R&D in China is here to stay, and protection of IP will continue to be a major concern. China is under strong pressure to improve its record on IP protection, with both the EU and the US pressing the Chinese government to strengthen the legal system and its enforcement. But no matter how much the central government may be willing to improve things, enforcement by local authorities is widely seen as the real problem.

The local administrative or judicial authorities responsible for enforcement are often beholden to government officials who may have an interest in protecting the infringer – either because the infringer is actually controlled by the government or because local officials see their main role as protecting employment in their district.

And there are also signs that Chinese companies are more willing to exploit the IP system to their advantage. There is a growing list of examples of Chinese companies, often combining together, to seek to invalidate patents already granted.

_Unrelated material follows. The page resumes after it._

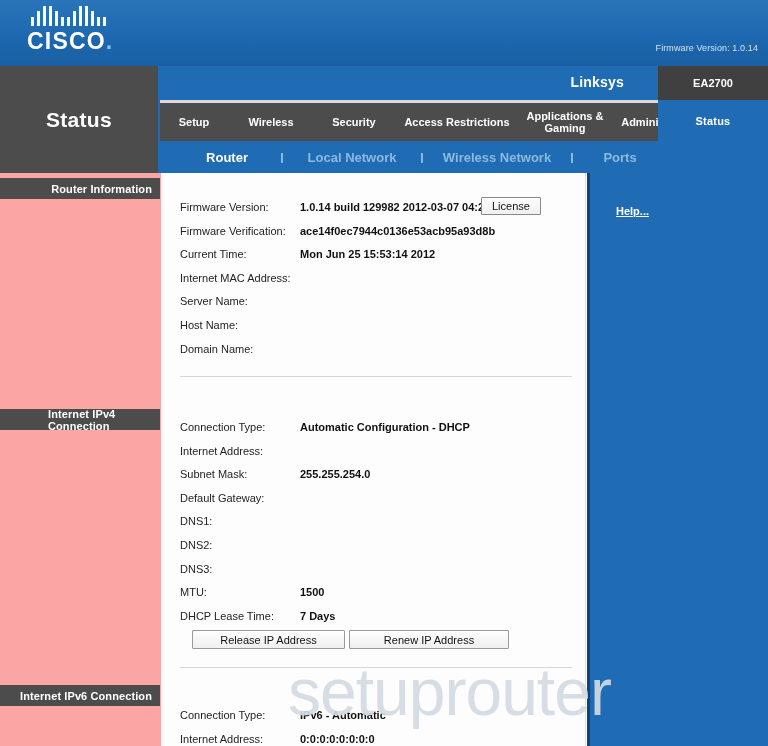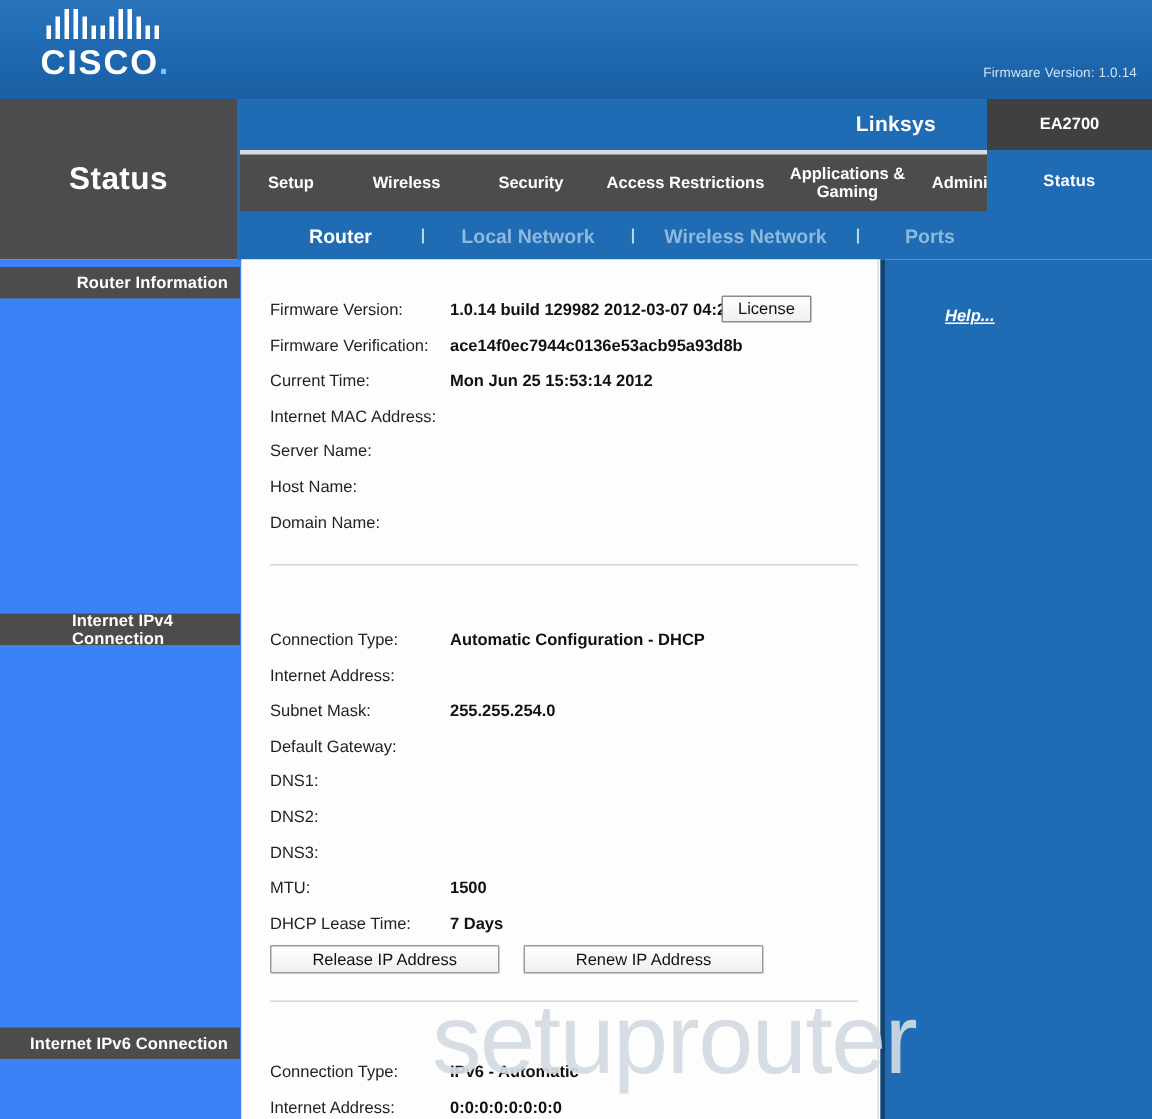"Router Information" .leftcol { background: #3b82f6 -> #fca5a5 }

The most famous example of this is the decision of the State Intellectual Property Office last year to invalidate Pfizer's patent for Viagra after a challenge by a number of Chinese pharmaceutical companies, a decision since challenged in the courts by Pfizer. In a similar case, GlaxoSmithKline gave up its patent for Avandia, a drug for treating diabetes, after it was challenged by four Chinese pharmaceutical companies.

The future

It is often said that better IP protection in China will come when there is a constituency in China that stands to benefit from it. As Chinese companies increasingly see their own products being knocked off, so the argument goes, they will realise the need for stronger protection – as is happening in, for example, India.

The Chinese government has been encouraging research institutions to ensure that the results of their work are exploited through patent registrations, and there has been an increase in patent applications by Chinese entities, not only in China but also internationally. This may be a sign that in the importance of IP in scientific, R&D development and overall economic growth is being recognised.

Whether that will immediately translate into better protection for everyone engaging in R&D in China may be another matter. For the moment, foreign companies will have to continue focusing on their own efforts protect their intellectual property.